* [PROBLEM TO SOLVE]:
Update the records below from the line holding "点旧事 圈点地理 圈点风物" through the line holding "gastronómico y natural de la Costa Blanca", inclusive, replacing "Turismo" with "Viajes" and leaving everything else unchanged. Return only those lines.

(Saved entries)

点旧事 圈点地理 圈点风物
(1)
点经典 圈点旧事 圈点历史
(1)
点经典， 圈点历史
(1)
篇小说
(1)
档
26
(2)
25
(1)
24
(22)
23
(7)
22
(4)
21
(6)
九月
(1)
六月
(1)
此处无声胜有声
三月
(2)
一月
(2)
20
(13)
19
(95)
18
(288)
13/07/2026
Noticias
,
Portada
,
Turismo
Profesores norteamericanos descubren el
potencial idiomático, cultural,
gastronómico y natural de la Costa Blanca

---

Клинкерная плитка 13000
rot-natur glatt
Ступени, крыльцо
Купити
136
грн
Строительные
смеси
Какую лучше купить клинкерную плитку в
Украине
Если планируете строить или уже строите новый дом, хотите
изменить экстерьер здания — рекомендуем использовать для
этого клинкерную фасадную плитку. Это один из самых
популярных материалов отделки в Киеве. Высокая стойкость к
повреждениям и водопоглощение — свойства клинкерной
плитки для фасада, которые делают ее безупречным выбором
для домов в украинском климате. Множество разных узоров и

* [ANSWER SPACE]:
点旧事 圈点地理 圈点风物
(1)
点经典 圈点旧事 圈点历史
(1)
点经典， 圈点历史
(1)
篇小说
(1)
档
26
(2)
25
(1)
24
(22)
23
(7)
22
(4)
21
(6)
九月
(1)
六月
(1)
此处无声胜有声
三月
(2)
一月
(2)
20
(13)
19
(95)
18
(288)
13/07/2026
Noticias
,
Portada
,
Viajes
Profesores norteamericanos descubren el
potencial idiomático, cultural,
gastronómico y natural de la Costa Blanca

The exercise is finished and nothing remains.